- _Exercise requirements_
Your task is to retype all of the records below with complete accuracy.

Dataset entries
====================
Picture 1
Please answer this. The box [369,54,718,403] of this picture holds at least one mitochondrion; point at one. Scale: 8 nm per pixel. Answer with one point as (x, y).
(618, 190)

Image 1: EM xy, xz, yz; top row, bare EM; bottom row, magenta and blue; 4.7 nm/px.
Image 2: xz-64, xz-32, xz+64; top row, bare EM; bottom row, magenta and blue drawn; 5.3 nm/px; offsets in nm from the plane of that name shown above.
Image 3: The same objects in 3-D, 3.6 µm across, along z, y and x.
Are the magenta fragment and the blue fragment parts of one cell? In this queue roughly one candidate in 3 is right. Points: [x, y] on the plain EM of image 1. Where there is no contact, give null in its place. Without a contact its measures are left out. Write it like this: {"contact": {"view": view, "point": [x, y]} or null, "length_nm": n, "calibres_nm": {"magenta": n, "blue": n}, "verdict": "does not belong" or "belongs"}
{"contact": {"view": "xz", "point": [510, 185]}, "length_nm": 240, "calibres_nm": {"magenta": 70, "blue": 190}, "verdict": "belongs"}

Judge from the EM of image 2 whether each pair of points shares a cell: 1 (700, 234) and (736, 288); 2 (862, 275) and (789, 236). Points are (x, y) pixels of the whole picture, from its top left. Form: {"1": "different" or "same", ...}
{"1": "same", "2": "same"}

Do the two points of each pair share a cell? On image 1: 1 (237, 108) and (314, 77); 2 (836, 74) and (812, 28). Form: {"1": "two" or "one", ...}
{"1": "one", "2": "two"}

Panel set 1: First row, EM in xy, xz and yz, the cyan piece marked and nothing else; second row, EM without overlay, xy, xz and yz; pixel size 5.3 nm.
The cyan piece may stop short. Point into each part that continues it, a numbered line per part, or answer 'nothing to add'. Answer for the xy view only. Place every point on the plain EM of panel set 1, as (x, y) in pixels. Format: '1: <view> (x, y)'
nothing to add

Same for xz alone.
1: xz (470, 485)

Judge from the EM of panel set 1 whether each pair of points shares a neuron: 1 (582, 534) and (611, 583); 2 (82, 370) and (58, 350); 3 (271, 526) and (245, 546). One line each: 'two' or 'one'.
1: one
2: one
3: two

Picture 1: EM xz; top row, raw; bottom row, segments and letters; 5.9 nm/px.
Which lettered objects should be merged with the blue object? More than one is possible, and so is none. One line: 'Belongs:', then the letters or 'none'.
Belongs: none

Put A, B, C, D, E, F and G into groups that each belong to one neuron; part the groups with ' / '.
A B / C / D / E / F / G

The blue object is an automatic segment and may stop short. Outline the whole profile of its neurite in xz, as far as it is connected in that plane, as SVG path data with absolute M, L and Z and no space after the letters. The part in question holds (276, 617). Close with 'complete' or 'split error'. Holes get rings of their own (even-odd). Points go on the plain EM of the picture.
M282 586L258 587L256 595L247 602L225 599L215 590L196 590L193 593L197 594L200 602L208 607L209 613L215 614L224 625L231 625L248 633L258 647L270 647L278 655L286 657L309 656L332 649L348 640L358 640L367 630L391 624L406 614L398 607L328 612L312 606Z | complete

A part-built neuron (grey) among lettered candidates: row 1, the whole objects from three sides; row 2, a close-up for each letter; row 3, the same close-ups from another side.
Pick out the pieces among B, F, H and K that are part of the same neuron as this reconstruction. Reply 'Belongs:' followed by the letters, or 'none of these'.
====================
- _Written solution_
Picture 1
Please answer this. The box [369,54,718,403] of this picture holds at least one mitochondrion; point at one. Scale: 8 nm per pixel. Answer with one point as (x, y).
(618, 190)

Image 1: EM xy, xz, yz; top row, bare EM; bottom row, magenta and blue; 4.7 nm/px.
Image 2: xz-64, xz-32, xz+64; top row, bare EM; bottom row, magenta and blue drawn; 5.3 nm/px; offsets in nm from the plane of that name shown above.
Image 3: The same objects in 3-D, 3.6 µm across, along z, y and x.
Are the magenta fragment and the blue fragment parts of one cell? In this queue roughly one candidate in 3 is right. Points: [x, y] on the plain EM of image 1. Where there is no contact, give null in its place. Without a contact its measures are left out. Write it like this: {"contact": {"view": view, "point": [x, y]} or null, "length_nm": n, "calibres_nm": {"magenta": n, "blue": n}, "verdict": "does not belong" or "belongs"}
{"contact": {"view": "xz", "point": [510, 185]}, "length_nm": 240, "calibres_nm": {"magenta": 70, "blue": 190}, "verdict": "belongs"}

Judge from the EM of image 2 whether each pair of points shares a cell: 1 (700, 234) and (736, 288); 2 (862, 275) and (789, 236). Points are (x, y) pixels of the whole picture, from its top left. Form: {"1": "different" or "same", ...}
{"1": "same", "2": "same"}

Do the two points of each pair share a cell? On image 1: 1 (237, 108) and (314, 77); 2 (836, 74) and (812, 28). Form: {"1": "two" or "one", ...}
{"1": "one", "2": "two"}

Panel set 1: First row, EM in xy, xz and yz, the cyan piece marked and nothing else; second row, EM without overlay, xy, xz and yz; pixel size 5.3 nm.
The cyan piece may stop short. Point into each part that continues it, a numbered line per part, or answer 'nothing to add'. Answer for the xy view only. Place every point on the plain EM of panel set 1, as (x, y) in pixels. Format: '1: <view> (x, y)'
nothing to add

Same for xz alone.
1: xz (470, 485)

Judge from the EM of panel set 1 whether each pair of points shares a neuron: 1 (582, 534) and (611, 583); 2 (82, 370) and (58, 350); 3 (271, 526) and (245, 546). One line each: 'two' or 'one'.
1: one
2: one
3: two

Picture 1: EM xz; top row, raw; bottom row, segments and letters; 5.9 nm/px.
Which lettered objects should be merged with the blue object? More than one is possible, and so is none. One line: 'Belongs:', then the letters or 'none'.
Belongs: none

Put A, B, C, D, E, F and G into groups that each belong to one neuron; part the groups with ' / '.
A B / C / D / E / F / G

The blue object is an automatic segment and may stop short. Outline the whole profile of its neurite in xz, as far as it is connected in that plane, as SVG path data with absolute M, L and Z and no space after the letters. The part in question holds (276, 617). Close with 'complete' or 'split error'. Holes get rings of their own (even-odd). Points go on the plain EM of the picture.
M282 586L258 587L256 595L247 602L225 599L215 590L196 590L193 593L197 594L200 602L208 607L209 613L215 614L224 625L231 625L248 633L258 647L270 647L278 655L286 657L309 656L332 649L348 640L358 640L367 630L391 624L406 614L398 607L328 612L312 606Z | complete

A part-built neuron (grey) among lettered candidates: row 1, the whole objects from three sides; row 2, a close-up for each letter; row 3, the same close-ups from another side.
Pick out the pieces among B, F, H and K that are part of the same neuron as this reconstruction. Reply 'Belongs:' followed by the letters, or 'none of these'.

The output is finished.